Les fonds de capital-investissement créent de l’emploi. Mais si !

Les sociétés détenues par des fonds français de capital-investissement ont créé près de 80.000 emplois nets, en 2012, d’après une étude publiée le 11 décembre par l’Afic et Ernst & Young. Dans le même temps, le secteur marchand dans son ensemble en a détruit 100.000.
Christine Lejoux
Le chiffre d'affaires des entreprises financées par le capital-investissement français a crû de 4% en 2012, alors que le PIB de la France a augmenté de 1,5% seulement. REUTERS.
Le chiffre d'affaires des entreprises financées par le capital-investissement français a crû de 4% en 2012, alors que le PIB de la France a augmenté de 1,5% seulement. REUTERS. (Crédits : Backbuilder)

En France, les fonds de capital-investissement n'ont pas toujours bonne presse. L'opinion publique les assimile souvent à des "fonds vautours", dont la présence au capital d'entreprises se solderait immanquablement par des cascades de licenciements. Aussi, pour tenter de casser cette image, l'Afic (association française des investisseurs pour la croissance) s'applique-t-elle, année après année, à souligner l'influence positive des fonds de capital-investissement en matière sociale.

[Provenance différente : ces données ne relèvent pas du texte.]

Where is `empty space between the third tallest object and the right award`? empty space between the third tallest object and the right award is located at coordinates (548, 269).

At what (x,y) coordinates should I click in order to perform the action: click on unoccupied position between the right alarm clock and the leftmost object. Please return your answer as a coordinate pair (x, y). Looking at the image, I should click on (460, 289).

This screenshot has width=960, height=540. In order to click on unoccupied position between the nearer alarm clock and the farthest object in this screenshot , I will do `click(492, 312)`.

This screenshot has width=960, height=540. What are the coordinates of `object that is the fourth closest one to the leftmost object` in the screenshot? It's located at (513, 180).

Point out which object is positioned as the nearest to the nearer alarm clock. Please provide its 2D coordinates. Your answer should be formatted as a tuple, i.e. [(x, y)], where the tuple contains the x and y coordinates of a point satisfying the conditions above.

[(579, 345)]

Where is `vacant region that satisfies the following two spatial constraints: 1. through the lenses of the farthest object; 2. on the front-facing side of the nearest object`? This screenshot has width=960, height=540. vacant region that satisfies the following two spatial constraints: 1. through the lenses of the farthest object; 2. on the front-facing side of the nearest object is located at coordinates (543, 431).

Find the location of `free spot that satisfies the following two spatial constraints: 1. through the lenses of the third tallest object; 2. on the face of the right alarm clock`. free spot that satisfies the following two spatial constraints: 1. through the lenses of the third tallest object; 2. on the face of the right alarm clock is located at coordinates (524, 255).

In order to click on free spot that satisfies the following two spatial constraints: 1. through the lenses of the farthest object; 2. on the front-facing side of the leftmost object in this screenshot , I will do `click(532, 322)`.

 Et, de fait, les sociétés détenues par des fonds français de capital-investissement - essentiellement des PME hexagonales - ont créé près de 80.000 emplois (nets des destructions) en 2012, selon une étude publiée le 11 décembre par l'Afic et le cabinet Ernst & Young, et portant sur 2.790 entreprises. Alors que, dans le même temps, le secteur marchand dans son ensemble perdait 100.000 emplois en France, d'après l'Insee.

 Les sociétés sous LBO ont créé 46.000 emplois nets en 2012

Certes, c'est le segment du capital-risque qui tire cette moyenne à la hausse, les start-up financées par des fonds de "venture" ayant vu leurs effectifs grimper de 13%, l'an dernier. Mais, même les fonds de LBO (Leverage Buy-Out : acquisition par endettement), pourtant souvent pointés du doigt dans le cadre de difficiles restructurations d'entreprises, sont à l'origine de  46.000 créations nettes d'emplois.

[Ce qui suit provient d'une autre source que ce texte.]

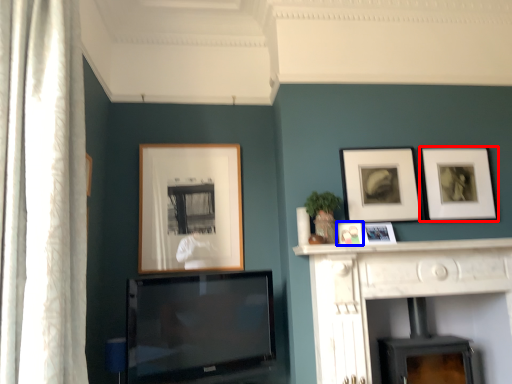
Question: Which object appears closest to the camera in this image, picture frame (highlighted by a red box) or picture frame (highlighted by a blue box)?

Choices:
 (A) picture frame
 (B) picture frame

Answer: (B)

 "Les entreprises accompagnées par les acteurs français du capital-investissement continuent non seulement à générer de l'emploi, mais de façon croissante, année après année", insiste l'Afic. Force est de constater que les effectifs de ces sociétés avaient augmenté de 76.000 personnes en 2011, et de 61.000 l'année précédente, des chiffres supérieurs à la moyenne française (+ 55.000 et + 54.600, respectivement).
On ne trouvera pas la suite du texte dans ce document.